About the only questionable moment in the game occurred after the Steelers took over at their own 39 and  appeared stalled at the Cleveland 34-yard line when Roethlisberger's pass to Miller was short of the mark.  The Steelers were flagged for holding on the play and were going to keep their offense on the field on 4th and 8.  But instead of declining the penalty, which even the officials figured would occurred, Mangini oddly took the penalty pushing the Steelers back further but giving them two more chances to get the first down.

Like most everything else on this night, it worked.  Rashard Mendenhall dropped Roethlisberger's 3rd-down pass, forcing the Steelers to punt.

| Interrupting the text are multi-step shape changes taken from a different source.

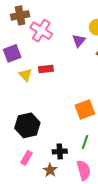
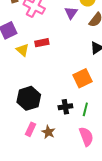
black cross: (60, 151) -> (65, 107), moved
brown star: (50, 170) -> (48, 132), moved

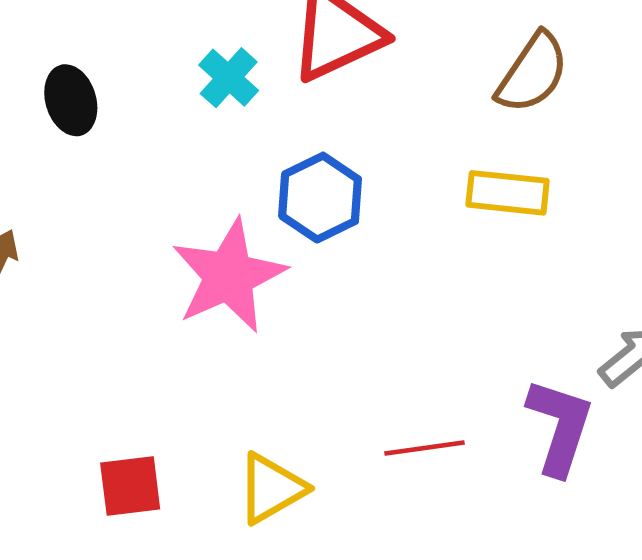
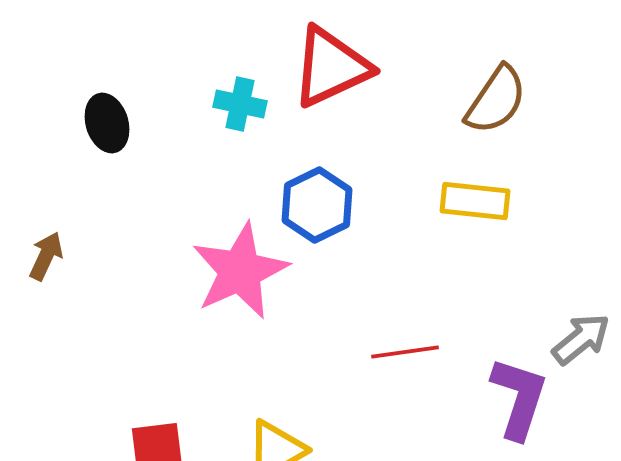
cyan cross: (229, 78) -> (240, 104), turned -30
red line: (425, 448) -> (405, 352), moved

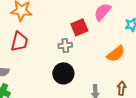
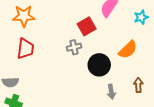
black circle: (63, 73) -> (99, 65), moved

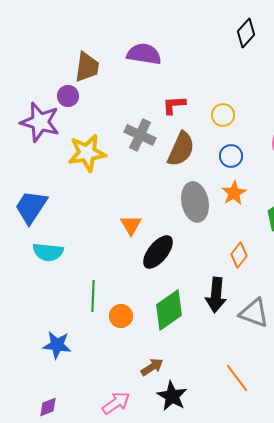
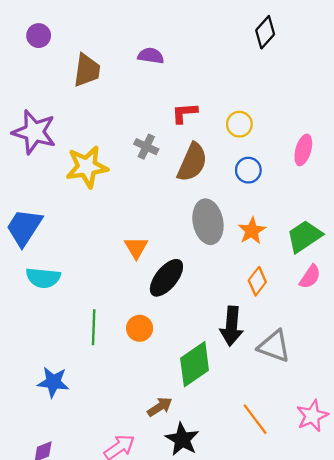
purple semicircle: (144, 54) -> (151, 56), size x0.7
purple circle: (68, 96) -> (39, 36), moved
gray cross: (140, 135) -> (146, 147), size x0.7
orange star: (234, 193) -> (252, 231), moved
green diamond: (169, 310) -> (195, 364), moved
orange circle: (121, 316) -> (140, 328), moved

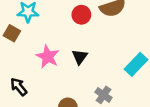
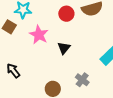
pink star: (48, 57) -> (39, 35), moved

The Browns, using both Jennings and Cribbs effectively, were then able to take a little more than 5 more minutes off the clock before punting.  With 6:24 to play and the Steelers starting at their own 21-yard line, there was the sense that this would be the Steelers' last real chance.

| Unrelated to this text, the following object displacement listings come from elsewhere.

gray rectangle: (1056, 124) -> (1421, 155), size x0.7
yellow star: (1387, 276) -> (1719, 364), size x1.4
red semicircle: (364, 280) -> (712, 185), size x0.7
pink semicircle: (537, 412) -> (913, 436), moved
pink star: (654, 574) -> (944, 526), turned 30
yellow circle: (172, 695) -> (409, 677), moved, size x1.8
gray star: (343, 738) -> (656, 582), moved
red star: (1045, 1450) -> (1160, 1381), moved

And the Steelers looked for awhile like they were going to make it a classic late season drive by a playoff-caliber team.  But after moving the ball into Cleveland territory with just over two minutes left in the game, Roethlisberger was sacked for the 7th time.  With the Steelers facing 2nd and 19, Matt Roth nearly picked off Roethlisberger but the ball it the turf.  After the two-minute warning, Miller picked up 13 of the 19 yards needed on 3rd down but on 4th down Roethlisberger missed badly and almost had it picked off by Bowens.  With 1:43 left and the Steelers down to 1 time out, the celebration was on.

In a season in which so much has gone wrong, most of it self-inflicted, this was the night for a little redemption.  It's hard to figure, really, how that could happen.  Statistically the game shaped up as an incredible mismatch.  The Steelers were gaining an average of 130 yards more a game on offense and outscoring the Browns by an average of 10 points a game.  On defense, the Browns were giving up a staggering 400 yards a game while the Steelers, sporting an unusually weak defense themselves, were still giving up 100 yards less a game.  And as bad as the Steelers' defense had been playing, they still were only giving up 78 yards a game on the ground while the Browns were giving up 155 yards a game.

But the actual game turned these statistics on their collective ears.  It was the Browns dominating on the ground with 171 yards to the Steelers 75.  It was the Browns that outgained the Steelers in total yards, 255-216.  Finally, it was the Browns that beat the Steelers, a sentence I haven't been able to write in 6 years.

For this game to be the actual start of the vaunted Mangini process and not a late season mirage, the Browns need to use it as a spring board, particularly since they play Kansas City and Oakland the next two weeks.  If they're able to start a modest win streak, then the off season won't seem as dismal.  If past be prologue, though, the one thing we know for sure is it won't come easy.